Structural Biology Studies Of Arabidopsis FLU And Its Regulatory Target Protein GluTR

In plants, algae, and most bacteria, tetrapyrrole biosynthesis provides important pigments including chlorophyll and heme. A key regulatory mechanism of tetrapyrrole biosynthesis is the metabolic feedback inhibition of glutamyl-tRNA reductase (GluTR) by heme. GluTR is the rate-limiting enzyme for tetrapyrrole biosynthesis, and in the dark condition, FLU can suppress GluTR activity by negatively regulating and directly interacting with GluTR.Recombinant FLU and GluTR proteins were obtained by prokaryotic expression, followed by Ni-NTA affinity chromatography and size-exclusion chromatography. High purity of FLU and FLU-GluTR complex were obtained, and through crystal screening and optimization, their crystals were grown.

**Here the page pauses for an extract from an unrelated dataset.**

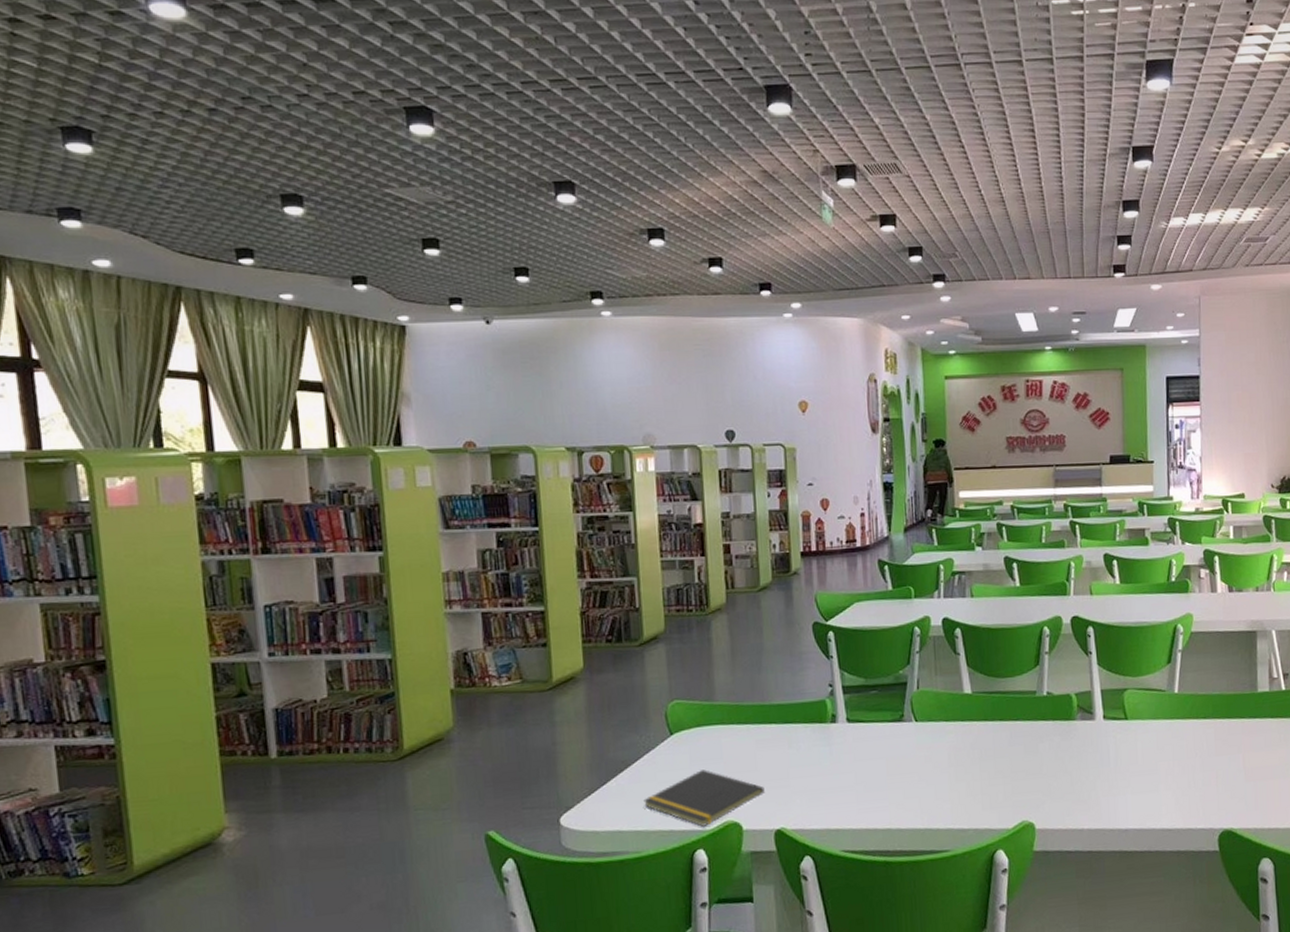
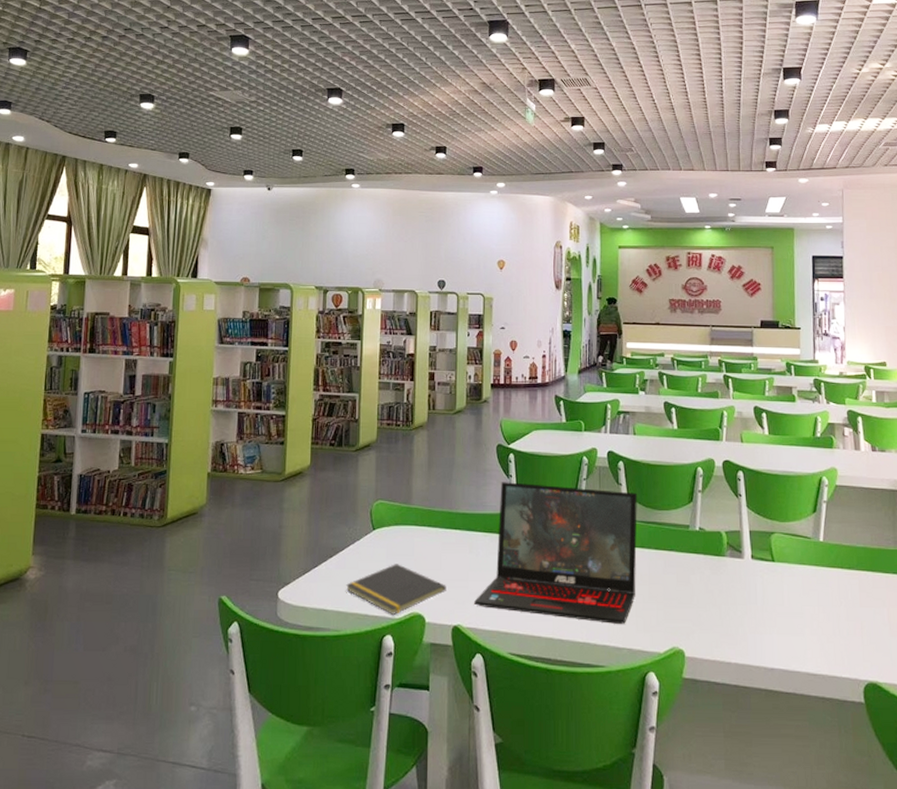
laptop: none [798,661,980,806] -> present [474,482,637,625]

Using molecular replacement method, structure of the FLU TPR domain was successfully determined and refined to a resolution of 1.45 A. Structure of the FLU TPR domain in complex with the GluTR dimeric domain was then solved by using the FLU TPR domain as search model, and refined to a resolution of 2.4 A. The FLU TPR domain structure shows that it consists of three non-canonical TPR motifs, and forms dimers through TPR3. Ala262 in TPR2 is one of the few absolutely conserved amino-acid residues, and its mutation will lead to lethal phenotype in Arabidopsis thaliana. The 2.4-A complex structure displays that FLU and GluTR interact at a 2:2 ratio, and FLU binds to the GluTR dimeric domain through TPR1 and TPR3. This interaction occurs through five salt bridges and a hydrogen bond. The ITC experiments evaluate the effects of key amino-acid residues for the FLU-GluTR interaction.For GluTR in higher plants, its C-terminal region is very important for its activity regulation, and the structural integrity of a GluTR dimer is required the interaction with FLU. FLU and GluTR can form a stable complex in vitro. GluTR lacking the C-terminal 15 amino-acid residues can form a dimer, and can interact with FLU. An in vitro activity assay shows that GluTR activity is significantly inhibited in the presence of FLU. In addition, FLU and GluBP, a stimulator protein for GluTR, have antagonizing effects on GluTR activity, and function independently from each other.